## OBIETTIVO
Secondo il brano estratto, il modo di essere e di fare Chiesa sinodale viene imposto dall'alto ai fedeli oppure proposto?

Ma il processo avviato dal Papa nel 2018 è di
portata molto più ampia di una modifica nell’esercizio del governo
ecclesiastico centrale, quindi del regolamento del funzionamento del Sinodo dei
vescovi come organo di governo.
Le innovazioni in materia di sinodalità
riguardano infatti anche la vita comunitaria
di tutti noi fedeli cristiani: ci viene proposto un modo di essere e di fare Chiesa sinodale. Tuttavia esso non
viene “imposto”, “ordinato” dall’alto, ma “proposto”. Ecco dunque la
spiegazione di un cammino sinodale sulla stessa sinodalità, non
orientato ad ottenere l’adesione
acritica a quell’impostazione, e, quindi, sempre aperto.

## MATERIALE FORNITO
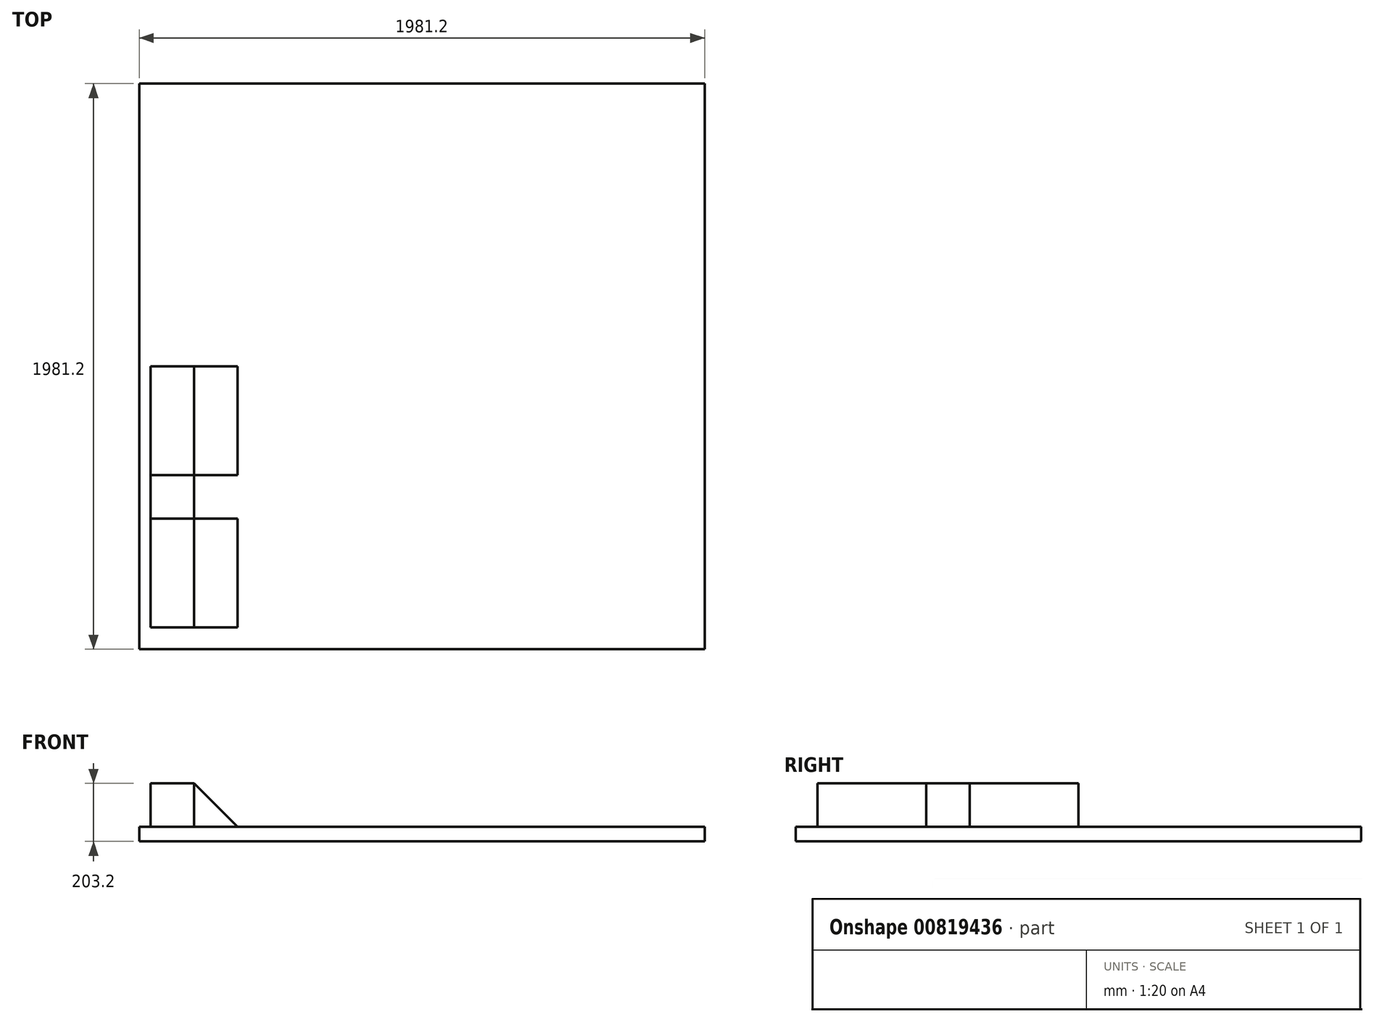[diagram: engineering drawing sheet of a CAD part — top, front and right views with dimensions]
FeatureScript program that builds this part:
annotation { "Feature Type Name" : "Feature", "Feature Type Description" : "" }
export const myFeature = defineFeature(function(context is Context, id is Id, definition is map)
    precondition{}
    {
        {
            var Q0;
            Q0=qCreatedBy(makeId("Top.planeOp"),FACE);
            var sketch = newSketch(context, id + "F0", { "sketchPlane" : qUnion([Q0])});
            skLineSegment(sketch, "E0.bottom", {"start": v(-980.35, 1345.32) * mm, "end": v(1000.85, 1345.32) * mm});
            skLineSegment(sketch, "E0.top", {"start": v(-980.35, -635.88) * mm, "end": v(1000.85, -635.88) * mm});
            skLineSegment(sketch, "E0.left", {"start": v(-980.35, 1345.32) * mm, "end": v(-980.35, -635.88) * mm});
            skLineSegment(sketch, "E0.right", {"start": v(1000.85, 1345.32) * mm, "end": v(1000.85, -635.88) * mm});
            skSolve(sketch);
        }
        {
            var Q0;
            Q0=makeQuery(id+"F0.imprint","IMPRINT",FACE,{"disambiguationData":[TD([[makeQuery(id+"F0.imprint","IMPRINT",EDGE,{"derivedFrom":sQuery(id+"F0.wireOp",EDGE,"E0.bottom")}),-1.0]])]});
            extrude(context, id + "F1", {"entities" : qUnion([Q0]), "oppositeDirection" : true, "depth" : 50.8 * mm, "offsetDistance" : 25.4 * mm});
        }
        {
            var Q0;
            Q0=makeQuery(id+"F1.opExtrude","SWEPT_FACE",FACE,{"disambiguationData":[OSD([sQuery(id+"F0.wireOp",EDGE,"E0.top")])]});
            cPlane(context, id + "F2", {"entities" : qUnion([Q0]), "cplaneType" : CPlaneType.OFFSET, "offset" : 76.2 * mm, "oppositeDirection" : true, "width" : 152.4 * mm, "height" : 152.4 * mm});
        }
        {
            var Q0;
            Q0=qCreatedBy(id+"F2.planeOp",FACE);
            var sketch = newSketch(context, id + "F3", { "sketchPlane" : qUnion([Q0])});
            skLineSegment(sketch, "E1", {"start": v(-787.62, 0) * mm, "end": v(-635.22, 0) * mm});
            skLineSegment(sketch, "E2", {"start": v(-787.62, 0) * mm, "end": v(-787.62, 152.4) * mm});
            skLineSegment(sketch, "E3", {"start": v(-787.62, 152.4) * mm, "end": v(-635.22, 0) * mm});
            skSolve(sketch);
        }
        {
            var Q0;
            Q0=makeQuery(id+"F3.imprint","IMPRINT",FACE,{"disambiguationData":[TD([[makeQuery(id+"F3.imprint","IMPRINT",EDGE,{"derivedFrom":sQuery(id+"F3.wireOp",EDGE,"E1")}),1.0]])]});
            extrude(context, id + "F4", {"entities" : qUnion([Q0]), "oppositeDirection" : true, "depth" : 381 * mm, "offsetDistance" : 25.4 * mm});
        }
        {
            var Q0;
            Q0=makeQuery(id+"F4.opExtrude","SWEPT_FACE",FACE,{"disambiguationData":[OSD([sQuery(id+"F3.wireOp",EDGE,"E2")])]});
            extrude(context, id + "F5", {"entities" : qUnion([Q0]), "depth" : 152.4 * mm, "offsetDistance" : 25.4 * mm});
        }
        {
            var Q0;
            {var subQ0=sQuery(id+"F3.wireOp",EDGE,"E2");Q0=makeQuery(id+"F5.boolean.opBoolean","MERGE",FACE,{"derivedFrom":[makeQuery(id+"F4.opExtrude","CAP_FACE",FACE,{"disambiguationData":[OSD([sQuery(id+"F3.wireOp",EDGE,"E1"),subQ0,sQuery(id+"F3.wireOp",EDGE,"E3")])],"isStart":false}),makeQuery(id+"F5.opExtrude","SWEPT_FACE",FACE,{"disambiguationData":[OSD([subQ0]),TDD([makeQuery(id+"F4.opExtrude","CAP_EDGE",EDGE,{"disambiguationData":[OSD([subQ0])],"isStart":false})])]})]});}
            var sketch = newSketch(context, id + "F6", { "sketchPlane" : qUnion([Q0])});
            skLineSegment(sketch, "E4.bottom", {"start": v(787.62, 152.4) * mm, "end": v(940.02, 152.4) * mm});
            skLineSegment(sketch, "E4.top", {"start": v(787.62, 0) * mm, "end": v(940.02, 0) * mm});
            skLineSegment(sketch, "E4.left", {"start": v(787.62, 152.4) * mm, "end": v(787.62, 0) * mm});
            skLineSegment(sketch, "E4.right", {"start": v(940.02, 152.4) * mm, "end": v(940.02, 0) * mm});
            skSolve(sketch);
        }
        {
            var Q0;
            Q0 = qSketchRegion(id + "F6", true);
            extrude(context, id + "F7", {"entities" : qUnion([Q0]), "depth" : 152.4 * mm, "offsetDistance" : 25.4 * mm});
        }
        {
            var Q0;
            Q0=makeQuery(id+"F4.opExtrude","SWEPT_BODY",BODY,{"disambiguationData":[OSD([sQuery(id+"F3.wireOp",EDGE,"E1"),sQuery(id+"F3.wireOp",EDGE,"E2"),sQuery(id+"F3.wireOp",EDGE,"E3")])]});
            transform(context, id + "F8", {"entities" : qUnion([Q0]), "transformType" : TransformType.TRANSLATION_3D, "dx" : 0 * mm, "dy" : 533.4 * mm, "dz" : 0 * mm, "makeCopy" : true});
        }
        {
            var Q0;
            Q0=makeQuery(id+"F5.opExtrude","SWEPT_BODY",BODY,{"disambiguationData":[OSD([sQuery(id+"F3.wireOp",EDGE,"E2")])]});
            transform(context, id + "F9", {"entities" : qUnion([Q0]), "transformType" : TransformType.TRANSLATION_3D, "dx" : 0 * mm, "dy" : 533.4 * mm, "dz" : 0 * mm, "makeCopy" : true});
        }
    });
---
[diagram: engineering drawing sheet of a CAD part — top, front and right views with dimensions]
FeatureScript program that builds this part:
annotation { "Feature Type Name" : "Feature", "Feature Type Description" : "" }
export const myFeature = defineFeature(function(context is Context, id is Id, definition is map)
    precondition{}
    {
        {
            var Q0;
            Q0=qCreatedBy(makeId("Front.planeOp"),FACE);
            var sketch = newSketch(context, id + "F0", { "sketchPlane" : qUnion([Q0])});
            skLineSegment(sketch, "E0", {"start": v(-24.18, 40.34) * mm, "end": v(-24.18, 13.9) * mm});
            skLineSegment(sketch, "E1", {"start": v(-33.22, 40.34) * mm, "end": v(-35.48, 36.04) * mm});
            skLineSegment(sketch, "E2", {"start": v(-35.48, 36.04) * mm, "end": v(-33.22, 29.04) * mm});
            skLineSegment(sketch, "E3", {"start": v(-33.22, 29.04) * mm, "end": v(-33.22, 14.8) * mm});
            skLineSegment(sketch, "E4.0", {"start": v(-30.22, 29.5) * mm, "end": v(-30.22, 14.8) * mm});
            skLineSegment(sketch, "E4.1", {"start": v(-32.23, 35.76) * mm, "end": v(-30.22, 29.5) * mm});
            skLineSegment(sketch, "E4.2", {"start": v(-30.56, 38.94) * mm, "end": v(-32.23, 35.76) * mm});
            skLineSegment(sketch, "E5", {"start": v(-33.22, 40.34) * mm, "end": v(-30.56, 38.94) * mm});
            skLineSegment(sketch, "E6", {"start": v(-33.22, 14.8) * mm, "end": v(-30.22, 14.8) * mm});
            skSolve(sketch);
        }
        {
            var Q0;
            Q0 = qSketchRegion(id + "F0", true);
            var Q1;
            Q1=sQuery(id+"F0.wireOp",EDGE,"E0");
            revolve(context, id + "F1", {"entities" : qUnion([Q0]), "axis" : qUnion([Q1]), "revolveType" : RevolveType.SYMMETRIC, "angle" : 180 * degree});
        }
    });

## RISULTATO ATTESO
Viene proposto, non imposto né ordinato dall'alto.